A previously unknown Islamic militant group claimed today to have carried out deadly bombings in the historic Indian city of Jaipur by planting bicycles packed with explosives on the city’s crowded streets, police said.
The claim of responsibility for Tuesday’s attacks, which killed 61 people, was reportedly made in videos and an email sent to Indian television stations and a Hindu nationalist political party, said Pankaj Singh, the city’s inspector-general of police.
Mr Singh said investigators were examining the video clips, which showed a bicycle with an alleged bomb strapped to it parked in a crowded market.
Mr Singh said investigators believe most of the bombs were placed in bags left on bicycles, which police have traced to two shops in Jaipur’s old city.
Police have also released a sketch of a man in his early 20s who is suspected of buying the bicycles, and have questioned nearly a dozen people. But no arrests have been made, Mr Singh said.
A previously unknown group calling itself the Indian Mujahedeen claimed responsibility for the bombings in the two video clips, Mr Singh said. They also made the claim in an email sent to the Hindu nationalist Bharatiya Janata Party, which governs the state of Rajasthan, where Jaipur is located, the CNN-IBN television news channel reported.
In the email sent to the BJP, the group demanded India stop working with the US and Britain, CNN-IBN said. The email also says Jaipur, a city of pink-hued palaces that is popular with Indian and foreign tourists, was targeted to disrupt the tourism industry. There have been no reports of foreigners killed or wounded in the attack.
Police, meanwhile, revised the death toll from the attacks down to 61 from 80 and said only 90 people had been wounded, down from an initial figure of nearly 200. No explanation was offered for the changes.
Sonia Gandhi, the president of the Congress party, which heads India’s governing coalition, visited Jaipur on today along with Home Minister Shivraj Patil.
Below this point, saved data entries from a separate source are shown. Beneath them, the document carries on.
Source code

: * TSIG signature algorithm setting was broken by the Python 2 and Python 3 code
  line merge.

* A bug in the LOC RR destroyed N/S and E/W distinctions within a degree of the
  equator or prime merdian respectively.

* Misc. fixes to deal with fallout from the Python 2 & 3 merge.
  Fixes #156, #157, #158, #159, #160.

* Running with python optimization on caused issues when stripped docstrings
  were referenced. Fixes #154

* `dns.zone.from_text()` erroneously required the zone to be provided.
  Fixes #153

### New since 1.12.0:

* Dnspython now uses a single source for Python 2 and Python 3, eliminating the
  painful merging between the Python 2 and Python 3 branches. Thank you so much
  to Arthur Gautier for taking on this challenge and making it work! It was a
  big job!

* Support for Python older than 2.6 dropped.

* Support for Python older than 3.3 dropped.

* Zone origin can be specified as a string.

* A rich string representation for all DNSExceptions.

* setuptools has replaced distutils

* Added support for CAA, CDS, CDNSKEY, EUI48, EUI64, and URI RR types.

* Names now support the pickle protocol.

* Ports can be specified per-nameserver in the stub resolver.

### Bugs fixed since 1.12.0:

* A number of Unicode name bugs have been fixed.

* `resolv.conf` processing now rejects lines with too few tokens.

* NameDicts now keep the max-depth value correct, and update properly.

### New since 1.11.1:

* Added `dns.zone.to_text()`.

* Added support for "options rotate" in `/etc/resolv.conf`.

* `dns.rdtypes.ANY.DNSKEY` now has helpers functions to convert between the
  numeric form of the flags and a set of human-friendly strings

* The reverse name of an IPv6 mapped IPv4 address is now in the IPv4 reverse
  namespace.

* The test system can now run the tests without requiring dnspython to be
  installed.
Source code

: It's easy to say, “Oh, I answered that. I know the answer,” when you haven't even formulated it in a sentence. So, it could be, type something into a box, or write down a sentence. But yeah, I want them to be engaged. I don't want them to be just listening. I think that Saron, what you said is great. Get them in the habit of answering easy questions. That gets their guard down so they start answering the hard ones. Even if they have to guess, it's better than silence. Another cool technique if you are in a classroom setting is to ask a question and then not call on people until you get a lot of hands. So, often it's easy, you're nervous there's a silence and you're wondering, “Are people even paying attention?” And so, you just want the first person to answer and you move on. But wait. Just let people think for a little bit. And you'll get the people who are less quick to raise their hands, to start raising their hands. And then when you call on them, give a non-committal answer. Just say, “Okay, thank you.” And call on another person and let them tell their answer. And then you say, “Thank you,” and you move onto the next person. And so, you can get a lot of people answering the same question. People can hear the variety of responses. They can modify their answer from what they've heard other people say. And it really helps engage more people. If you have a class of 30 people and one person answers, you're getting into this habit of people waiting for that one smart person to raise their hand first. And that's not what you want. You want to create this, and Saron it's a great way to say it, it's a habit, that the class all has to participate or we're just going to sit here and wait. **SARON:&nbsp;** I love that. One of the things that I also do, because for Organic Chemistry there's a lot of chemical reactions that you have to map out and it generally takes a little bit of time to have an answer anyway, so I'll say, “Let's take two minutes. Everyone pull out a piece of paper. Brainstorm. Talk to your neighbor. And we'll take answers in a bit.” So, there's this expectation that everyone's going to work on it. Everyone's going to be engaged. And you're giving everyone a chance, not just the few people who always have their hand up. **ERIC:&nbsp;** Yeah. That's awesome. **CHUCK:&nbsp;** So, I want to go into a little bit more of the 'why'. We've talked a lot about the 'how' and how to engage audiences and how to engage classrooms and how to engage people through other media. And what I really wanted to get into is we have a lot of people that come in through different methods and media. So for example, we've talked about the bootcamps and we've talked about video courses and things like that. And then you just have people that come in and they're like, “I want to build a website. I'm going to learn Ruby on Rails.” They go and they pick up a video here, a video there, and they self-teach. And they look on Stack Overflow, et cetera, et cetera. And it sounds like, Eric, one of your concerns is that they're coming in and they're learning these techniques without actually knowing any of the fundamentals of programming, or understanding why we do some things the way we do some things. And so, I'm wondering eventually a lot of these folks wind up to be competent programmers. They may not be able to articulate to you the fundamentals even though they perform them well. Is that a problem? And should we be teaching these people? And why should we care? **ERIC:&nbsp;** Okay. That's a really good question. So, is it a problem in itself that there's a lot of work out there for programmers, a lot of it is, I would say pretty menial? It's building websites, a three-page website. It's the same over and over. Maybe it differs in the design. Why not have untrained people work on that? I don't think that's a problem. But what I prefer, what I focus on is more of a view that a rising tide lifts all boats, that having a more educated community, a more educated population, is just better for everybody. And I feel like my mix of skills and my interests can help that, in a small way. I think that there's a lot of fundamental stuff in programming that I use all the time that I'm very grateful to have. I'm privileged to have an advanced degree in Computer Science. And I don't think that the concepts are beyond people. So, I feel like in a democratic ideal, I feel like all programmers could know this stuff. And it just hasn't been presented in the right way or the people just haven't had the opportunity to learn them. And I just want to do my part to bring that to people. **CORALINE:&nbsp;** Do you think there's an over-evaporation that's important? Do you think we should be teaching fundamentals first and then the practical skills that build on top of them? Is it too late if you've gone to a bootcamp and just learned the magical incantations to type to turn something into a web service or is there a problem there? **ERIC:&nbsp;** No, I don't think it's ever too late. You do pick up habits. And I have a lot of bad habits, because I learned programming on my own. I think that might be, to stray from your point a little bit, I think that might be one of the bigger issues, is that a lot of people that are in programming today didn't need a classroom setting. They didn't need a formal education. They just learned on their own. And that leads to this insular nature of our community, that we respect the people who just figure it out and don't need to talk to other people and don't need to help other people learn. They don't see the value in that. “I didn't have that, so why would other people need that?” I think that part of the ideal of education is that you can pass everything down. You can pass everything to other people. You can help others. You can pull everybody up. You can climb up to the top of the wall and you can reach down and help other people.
They toured the blast sites and met with some of the wounded at a hospital.
Patil condemned the attacks and said “the guilty will be brought to justice.”
Apart from targeting a tourist centre, officials have said they believe the attacks were also intended to stoke tensions between India’s Hindu majority and its Muslim minority.
Authorities tried to prevent any retaliatory violence by imposing a day-long curfew for a second day in Jaipur’s walled old city, where the seven explosions took place.
Since the bombings, Indian authorities have repeatedly suggested blame would eventually fall on Islamic militant groups, many of which India accuses Pakistan of backing.
The attack came days after Indian soldiers came under fire trying to stop militants from crossing the frontier with Pakistan, and after 11 people were killed in fighting between security forces and Islamic militants in the Himalayan region.
Indian authorities say Pakistan-based Islamic extremist groups were behind those incidents and a spate of bombings that have killed hundreds in this predominantly Hindu country of 1.1 billion people since 2005. Pakistan, an overwhelmingly Muslim country, denies any role in the bombings.